Murtuğa is a simple dish unique to Van. It is prepared using butter, flour, and eggs, cooked over high heat.
Kavut is a dessert similar to halva. It is prepared by mixing roasted and crushed grain flour with sugar or other sweet fruits.
Keledoş is quite laborious to make, but its deliciousness is worth the effort! The history of Keledoş, a sine qua non of Van cuisine, dates to the 1800s.
The most distinctive feature of Van keledoş – which is also made in neighbouring provinces such as Hakkari, Ağrı and Bitlis, under different names such as “kelecoş” – is its meat and butter. In addition, the legumes used in Van keledoş are cooked separately, and the cooked legumes are blended with locally grown herbs such as akpancar (keledoş grass) and kurut (çökelek). The dish is served with chili peppers that have been thrown into the heated oil, making the flavour entirely unique to Van.
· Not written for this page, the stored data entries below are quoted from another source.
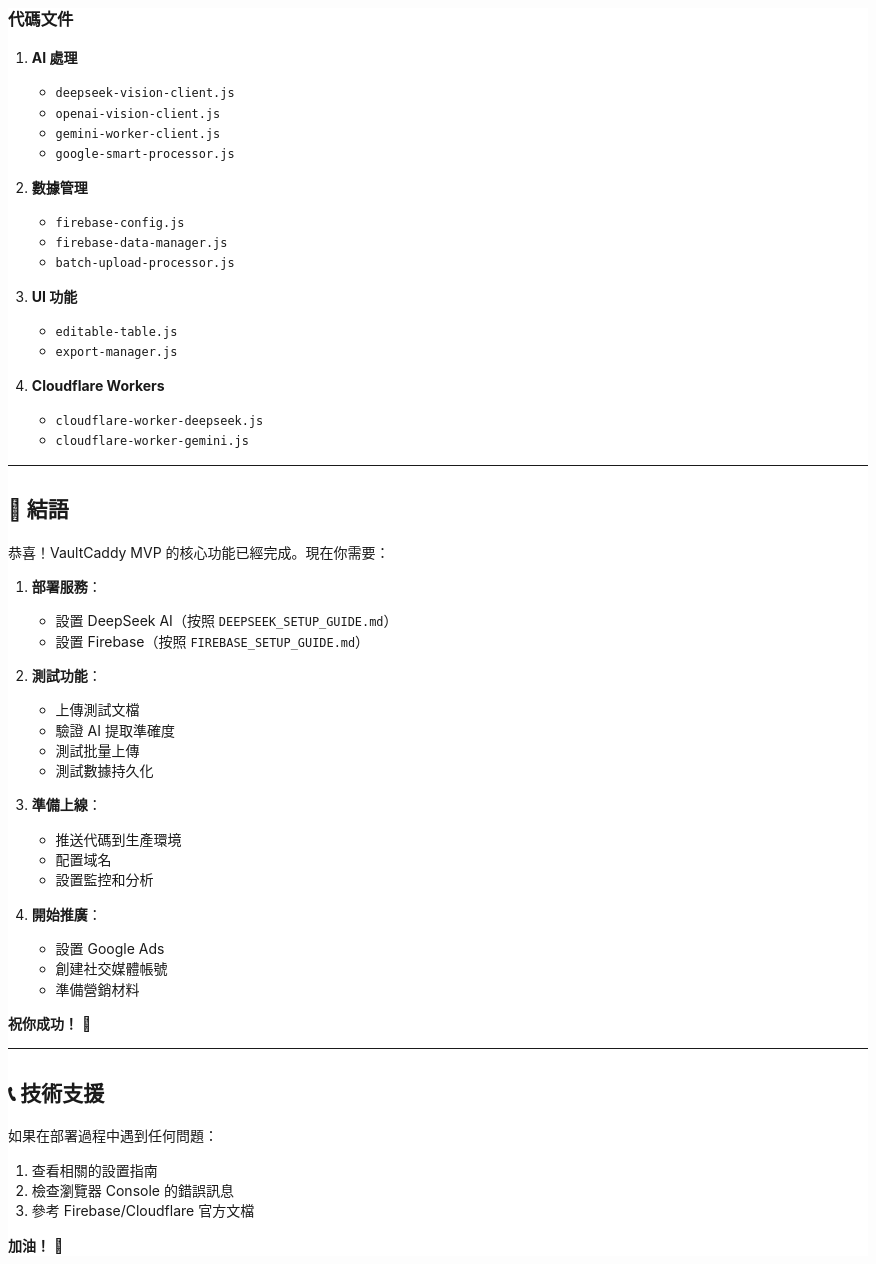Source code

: ### 代碼文件
1. **AI 處理**
   - `deepseek-vision-client.js`
   - `openai-vision-client.js`
   - `gemini-worker-client.js`
   - `google-smart-processor.js`

2. **數據管理**
   - `firebase-config.js`
   - `firebase-data-manager.js`
   - `batch-upload-processor.js`

3. **UI 功能**
   - `editable-table.js`
   - `export-manager.js`

4. **Cloudflare Workers**
   - `cloudflare-worker-deepseek.js`
   - `cloudflare-worker-gemini.js`

---

## 🎉 結語

恭喜！VaultCaddy MVP 的核心功能已經完成。現在你需要：

1. **部署服務**：
   - 設置 DeepSeek AI（按照 `DEEPSEEK_SETUP_GUIDE.md`）
   - 設置 Firebase（按照 `FIREBASE_SETUP_GUIDE.md`）

2. **測試功能**：
   - 上傳測試文檔
   - 驗證 AI 提取準確度
   - 測試批量上傳
   - 測試數據持久化

3. **準備上線**：
   - 推送代碼到生產環境
   - 配置域名
   - 設置監控和分析

4. **開始推廣**：
   - 設置 Google Ads
   - 創建社交媒體帳號
   - 準備營銷材料

**祝你成功！** 🚀

---

## 📞 技術支援

如果在部署過程中遇到任何問題：
1. 查看相關的設置指南
2. 檢查瀏覽器 Console 的錯誤訊息
3. 參考 Firebase/Cloudflare 官方文檔

**加油！** 💪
The Erciş grape, grown in many parts of the Erciş district, has a long history. A cuneiform inscription by Urartu King Sarduri II (BCE 764-735), found on the stones discovered in the Karataşlar Mevkii, states that vineyards were established in Erciş and that those who steal grapes from the vineyards will be punished. Erciş grapes, which have a small grain and a distinctive taste, are harvested from the end of September to the beginning of November.
Van Rose Jam
Van rose jam is made by picking and sorting roses, washing them, draining them, and then cooking for a long time with sugar. Rose jam is usually made in the autumn months. After cooking, lemon juice is added to the jam so that it does not spoil, which gives it a slightly sour taste.